### Working data ###

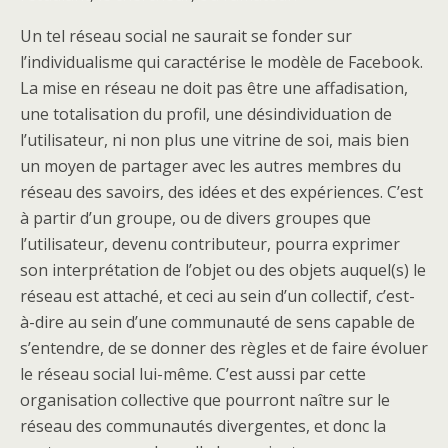
Un tel réseau social ne saurait se fonder sur
l’individualisme qui caractérise le modèle de Facebook.
La mise en réseau ne doit pas être une affadisation,
une totalisation du profil, une désindividuation de
l’utilisateur, ni non plus une vitrine de soi, mais bien
un moyen de partager avec les autres membres du
réseau des savoirs, des idées et des expériences. C’est
à partir d’un groupe, ou de divers groupes que
l’utilisateur, devenu contributeur, pourra exprimer
son interprétation de l’objet ou des objets auquel(s) le
réseau est attaché, et ceci au sein d’un collectif, c’est-
à-dire au sein d’une communauté de sens capable de
s’entendre, de se donner des règles et de faire évoluer
le réseau social lui-même. C’est aussi par cette
organisation collective que pourront naître sur le
réseau des communautés divergentes, et donc la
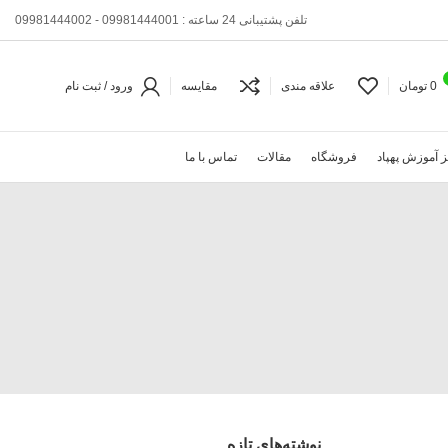
تلفن پشتیبانی 24 ساعته : 09981444001 - 09981444002
0
تومان
علاقه مندی
مقایسه
ورود / ثبت نام
 آموزش پهپاد
فروشگاه
مقالات
تماس با ما
نوشته‌های تازه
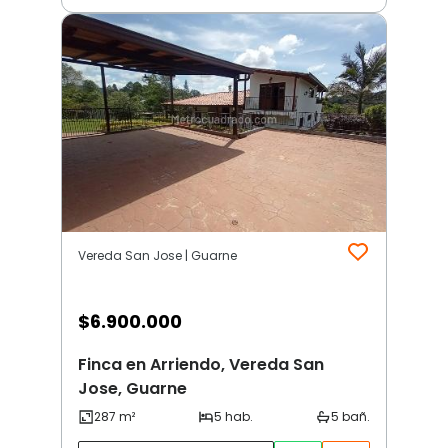
Vereda San Jose | Guarne
$
6.900.000
Finca en Arriendo, Vereda San
Jose, Guarne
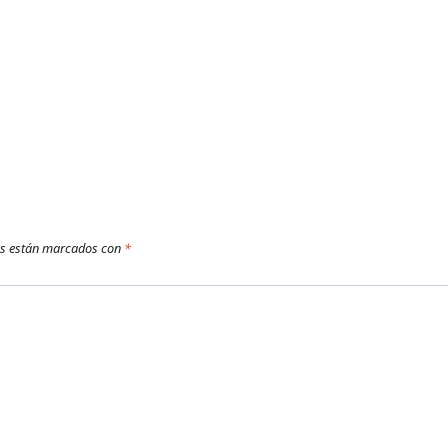
os están marcados con
*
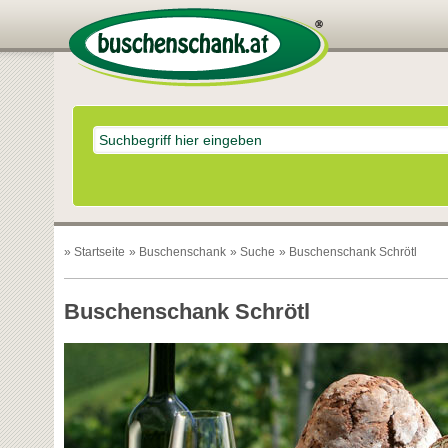
»
Startseite
»
Buschenschank
»
Suche
» Buschenschank Schrötl
Buschenschank Schrötl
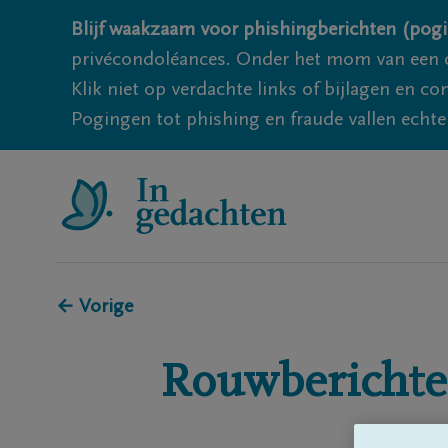
Blijf waakzaam voor phishingberichten (pogi
privécondoléances. Onder het mom van een c
Klik niet op verdachte links of bijlagen en 
Pogingen tot phishing en fraude vallen echter
← Vorige
Rouwberichte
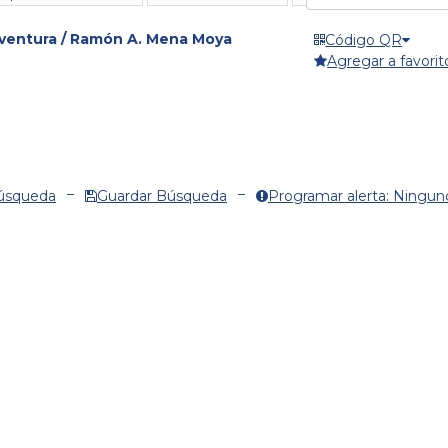
 aventura / Ramón A. Mena Moya
Código QR
Agregar a favorit
Búsqueda
Guardar Búsqueda
Programar alerta: Ningun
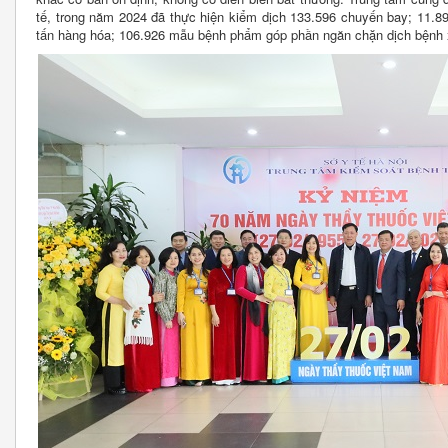
tế, trong năm 2024 đã thực hiện kiểm dịch 133.596 chuyến bay; 11.894
tấn hàng hóa; 106.926 mẫu bệnh phẩm góp phần ngăn chặn dịch bệnh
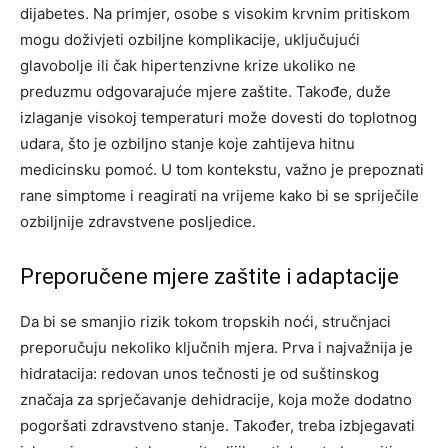
dijabetes.
Na primjer, osobe s visokim krvnim pritiskom
mogu doživjeti ozbiljne komplikacije, uključujući
glavobolje ili čak hipertenzivne krize ukoliko ne
preduzmu odgovarajuće mjere zaštite. Takođe, duže
izlaganje visokoj temperaturi može dovesti do toplotnog
udara, što je ozbiljno stanje koje zahtijeva hitnu
medicinsku pomoć.
U tom kontekstu, važno je prepoznati
rane simptome i reagirati na vrijeme kako bi se spriječile
ozbiljnije zdravstvene posljedice.
Preporučene mjere zaštite i adaptacije
Da bi se smanjio rizik tokom tropskih noći, stručnjaci
preporučuju nekoliko ključnih mjera. Prva i najvažnija je
hidratacija: redovan unos tečnosti je od suštinskog
značaja za sprječavanje dehidracije, koja može dodatno
pogoršati zdravstveno stanje. Također, treba izbjegavati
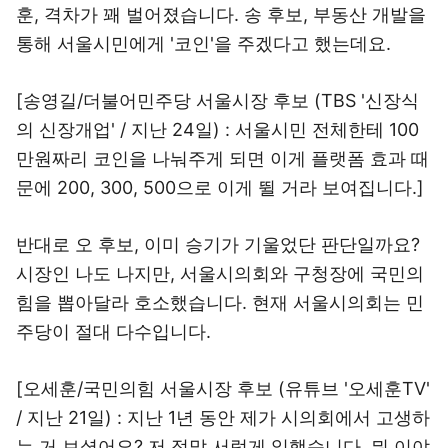
훈, 격차가 꽤 벌어졌습니다. 송 후보, 부동산 개발을
통해 서울시민에게 '코인'을 주겠다고 했는데요.
[송영길/더불어민주당 서울시장 후보 (TBS '신장식
의 신장개업' / 지난 24일) : 서울시민 전체한테 100
만원짜리 코인을 나눠주게 되면 이게 플랫폼 효과 때
문에 200, 300, 500으로 이게 뛸 거라 보여집니다.]
반대로 오 후보, 이미 승기가 기울었단 판단일까요?
시장인 나도 나지만, 서울시의회와 구청장에 국민의
힘을 뽑아달라 호소했습니다. 현재 서울시의회는 민
주당이 절대 다수입니다.
[오세훈/국민의힘 서울시장 후보 (유튜브 '오세훈TV'
/ 지난 21일) : 지난 1년 동안 제가 시의회에서 고생하
는 거 보셨어요? 저 정말 서럽게 일했습니다. 뭐 이야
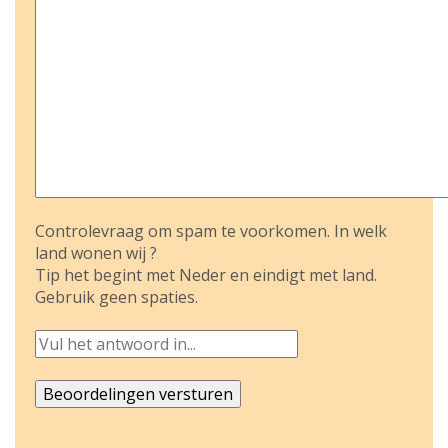
Controlevraag om spam te voorkomen. In welk
land wonen wij ?
Tip het begint met Neder en eindigt met land.
Gebruik geen spaties.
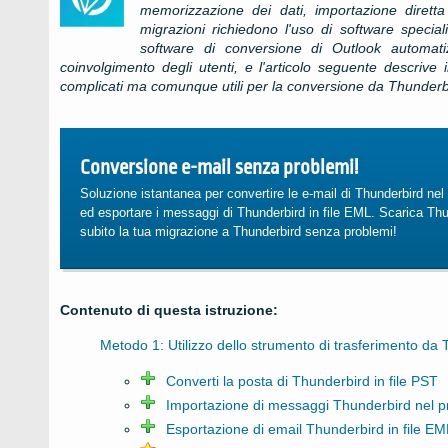
memorizzazione dei dati, importazione diretta 
migrazioni richiedono l'uso di software speci
software di conversione di Outlook automat
coinvolgimento degli utenti, e l'articolo seguente descrive
complicati ma comunque utili per la conversione da Thunderb
Conversione e-mail senza problemi!
Soluzione istantanea per convertire le e-mail di Thunderbird ne
ed esportare i messaggi di Thunderbird in file EML. Scarica Thu
subito la tua migrazione a Thunderbird senza problemi!
Contenuto di questa istruzione:
Metodo 1: Utilizzo dello strumento di trasferimento da
Converti la posta di Thunderbird in file PST
Importazione di messaggi Thunderbird nel pr
Esportazione di email Thunderbird in file EM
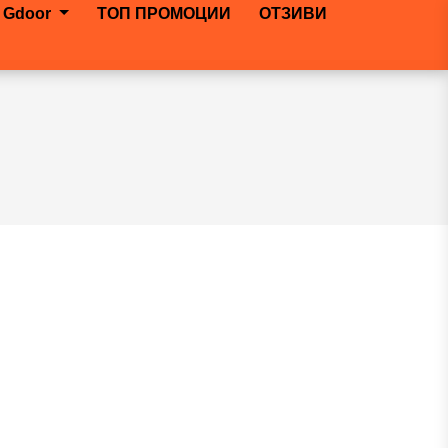
 Gdoor
ТОП ПРОМОЦИИ
ОТЗИВИ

###

▶ [Goal of the exercise]
Leaving out the pictures, please output the lines in the entries above from the one with "Preporučene mjere zaštite i adaptacije" through the one with "의 신장개업' / 지난 24일) : 서울시민 전체한테 100", exactly as they are.

▶ [Response to the task]
Preporučene mjere zaštite i adaptacije
Da bi se smanjio rizik tokom tropskih noći, stručnjaci
preporučuju nekoliko ključnih mjera. Prva i najvažnija je
hidratacija: redovan unos tečnosti je od suštinskog
značaja za sprječavanje dehidracije, koja može dodatno
pogoršati zdravstveno stanje. Također, treba izbjegavati
훈, 격차가 꽤 벌어졌습니다. 송 후보, 부동산 개발을
통해 서울시민에게 '코인'을 주겠다고 했는데요.
[송영길/더불어민주당 서울시장 후보 (TBS '신장식
의 신장개업' / 지난 24일) : 서울시민 전체한테 100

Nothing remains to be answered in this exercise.